The penny had now dropped. Ibrahim felt both relieved and disappointed. Uninterested for
himself in a boy, the situation he’d first assumed she was outlining would have added
piquancy to life; but Memsahib simply wanted a
mali
. Such anti-climax.
“I know of such a boy, Memsahib. Young, strong, willing. My younger sister’s brother-in-
law’s nephew, recently getting push because of rising cost of living and international
inflationary spiral.” In fact he knew of several boys who might answer to that description,
who technically didn’t but could be fitted to it. It was just a question of going down to the
bazaar to cast his net. And the proposal could turn out to be financially attractive. One
might presume to make a small profit.
“How much would such a boy cost, Ibrahim?”

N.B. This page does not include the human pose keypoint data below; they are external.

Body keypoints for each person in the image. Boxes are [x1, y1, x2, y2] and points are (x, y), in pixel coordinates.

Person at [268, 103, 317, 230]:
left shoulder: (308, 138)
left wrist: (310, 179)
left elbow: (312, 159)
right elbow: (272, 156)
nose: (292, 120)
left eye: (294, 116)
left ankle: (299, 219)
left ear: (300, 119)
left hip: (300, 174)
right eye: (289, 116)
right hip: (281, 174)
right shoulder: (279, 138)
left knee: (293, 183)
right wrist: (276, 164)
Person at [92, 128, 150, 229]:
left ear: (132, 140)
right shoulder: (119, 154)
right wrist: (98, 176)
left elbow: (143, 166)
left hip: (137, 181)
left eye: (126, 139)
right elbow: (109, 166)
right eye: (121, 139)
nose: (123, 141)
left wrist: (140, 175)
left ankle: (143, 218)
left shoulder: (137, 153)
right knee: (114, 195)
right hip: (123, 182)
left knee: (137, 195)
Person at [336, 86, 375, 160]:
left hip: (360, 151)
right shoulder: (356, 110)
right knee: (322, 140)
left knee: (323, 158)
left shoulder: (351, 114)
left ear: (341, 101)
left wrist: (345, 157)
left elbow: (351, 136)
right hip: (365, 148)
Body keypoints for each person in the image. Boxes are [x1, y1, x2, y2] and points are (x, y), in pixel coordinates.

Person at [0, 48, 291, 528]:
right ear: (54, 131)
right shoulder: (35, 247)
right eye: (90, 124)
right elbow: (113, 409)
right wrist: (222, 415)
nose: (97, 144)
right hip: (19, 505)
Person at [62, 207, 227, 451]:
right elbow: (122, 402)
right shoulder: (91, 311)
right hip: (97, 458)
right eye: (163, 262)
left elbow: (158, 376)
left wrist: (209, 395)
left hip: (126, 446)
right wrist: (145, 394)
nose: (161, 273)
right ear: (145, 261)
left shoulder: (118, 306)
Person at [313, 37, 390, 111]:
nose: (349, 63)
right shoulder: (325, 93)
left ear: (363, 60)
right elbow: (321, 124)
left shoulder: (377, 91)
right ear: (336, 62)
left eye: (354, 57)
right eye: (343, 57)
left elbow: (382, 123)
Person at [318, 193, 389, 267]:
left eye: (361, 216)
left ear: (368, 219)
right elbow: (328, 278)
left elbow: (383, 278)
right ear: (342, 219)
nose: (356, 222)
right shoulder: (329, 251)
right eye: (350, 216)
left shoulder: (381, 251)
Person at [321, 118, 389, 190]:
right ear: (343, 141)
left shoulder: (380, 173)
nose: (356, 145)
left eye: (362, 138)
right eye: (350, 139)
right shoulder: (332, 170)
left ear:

He named a figure, and added, “Plus keep.”
“Oh, dear.”
“There is another perhaps cheaper boy I’ve heard of, not so bright, but very strong and
willing.”
“That would be better. But there is still the problem about food. You know what a close
eye Colonel Sahib keeps on the house expenditure.”
Ibrahim blinked again. It was Memsahib who really kept the eye, but he had to admit he’d
occasionally come across Tusker poring over her accounts and bills and muttering. After
which they usually had a row. So he also had to admit there could be difficulties about
feeding a boy whom Tusker was to be deceived into believing was employed by Smith’s.
Although the time-honoured arrangement was—because there were no proper cooking
facilities in The Lodge’s servants’ quarters—that Ibrahim’s food should be cooked and if
required eaten in the servants’ quarters of the hotel, the Smalleys provided basic rations in
the shape of monthly doles of flour, tea, salt, sugar, cooking oil, and paid a subsistence
allowance to enable him to buy what meat and vegetables he needed.
His food was usually cooked by Minnie with whom he had an understanding on various
matters; an understanding respected by her colleagues. It was a cushy enough billet. He was
able to save most of his monthly wage. There was always buckshee rum from the stock at
the hotel. Each year, at the Id, Tusker Sahib and Lucy-Mem presented him with something
new to wear. His laundry was satisfactorily dealt with by the hotel dhobi-wallah in exchange
for a packet or two of Charminar cigarettes. It was like belonging to a Union without having
to pay the dues.
But his most treasured possession, immaculately preserved, was the last remaining set of
long white tunic and trousers which his father had worn on mess nights in the days of
Colonel Moxon-Greife, and into which he had long since grown, and worn once or twice on
the rare occasions when Colonel and Mrs Smalley were guests at the Pankot Rifles Mess.